The allure of a fully autonomous multi-agent system — where multiple AI agents chat with each other to design, code, and test without human oversight — is strong. It promises extreme innovation and speed. But in most real-world enterprise settings, it is impractical. The fifth way to balance innovation and practice is to use supervised coding agents, at least until your team has built up trust and verification capabilities. On the state government project, the team explicitly chose a supervised approach with a single coding agent (Claude Sonnet 4.5 via Cursor) rather than an unsupervised multi-agent swarm.

Why? Because the cost of errors in a regulated environment is high. A misinterpreted regulation could lead to incorrect system behavior affecting citizens. A fully unsupervised agent might generate code that looks correct but subtly misrepresents the legal text. With a supervised agent, the human developer is present in every prompt and every output. They can catch misunderstandings immediately, redirect the agent, and ensure the final code aligns with the actual regulatory intent.
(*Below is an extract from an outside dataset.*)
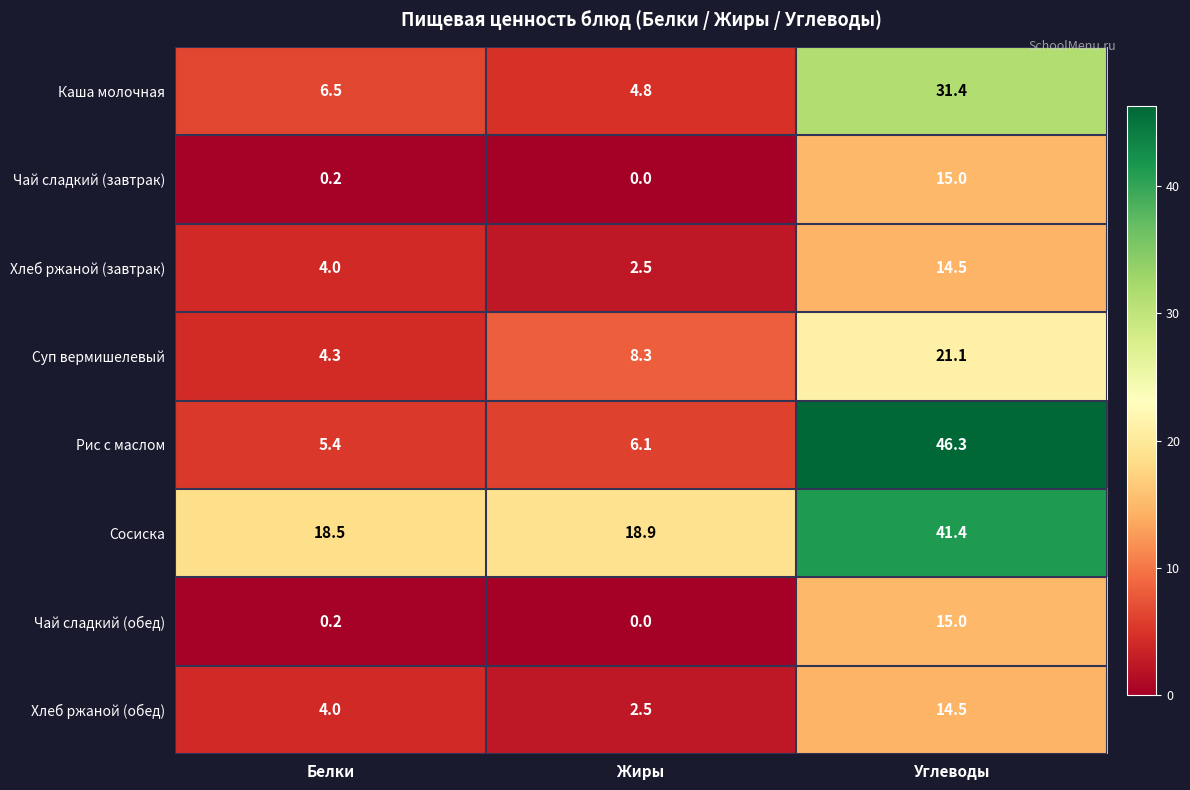

What value does the Хлеб ржаной (обед) series have at Белки?

4.0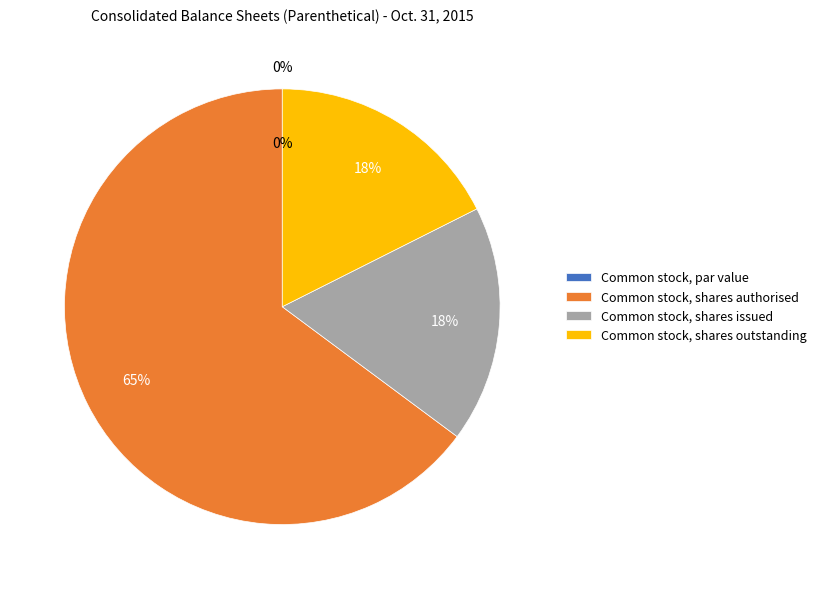

What is the total percentage of Common stock, shares issued and Common stock, par value?

17.6%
This does not mean multi-agent systems are never useful. They shine in well-understood domains with strong automated verification, such as generating unit tests for a mature codebase or proposing deployment configurations. But on this project, where domain knowledge was still being built and verification was still maturing, supervision was the responsible choice. As the team’s automated test suite grows and their familiarity with the domain deepens, they may gradually allow more autonomy. But they start with a supervised model to keep practical control

This balanced approach is supported by industry trends. The same IDC report projects that agentic AI will account for $1.3 trillion by 2029, but the most successful implementations will be those that phase in autonomy gradually. A supervised coding agent allows teams to learn the quirks and failure modes of LLMs without exposing production systems to unacceptable risk. Innovation happens through controlled experiments, not by handing over the keys.

Putting It All Together: A Practical Checklist

These five ways are not theoretical. They are the result of real decisions made by a team of 16 developers building real software under real constraints. If you are starting your own ai first software delivery journey, consider this summary checklist:

Map your project on the axes of code longevity and automated verification to decide how much autonomy to grant AI agents.
Adopt a structured partnership framework like RIPER-5 — research, investigate, plan, execute, review — to keep the LLM in a collaborative rather than a dictatorial role.
Strengthen your testing, coding standards, and deployment pipelines before introducing AI tools, because AI will amplify whatever practices you already have.
Shift AI left into planning, design, and testing phases, not just coding, to catch issues early and accelerate learning.
Prefer supervised coding agents when domain knowledge is still growing or verification is incomplete; scale autonomy only as confidence and safeguards increase.

Balancing innovation and practice is never a one-time decision. It is a continuous adjustment as your team, your tools, and your understanding of the problem evolve. By applying these five ways, you can enjoy the speed and creativity of AI while retaining the control and reliability that software delivery demands.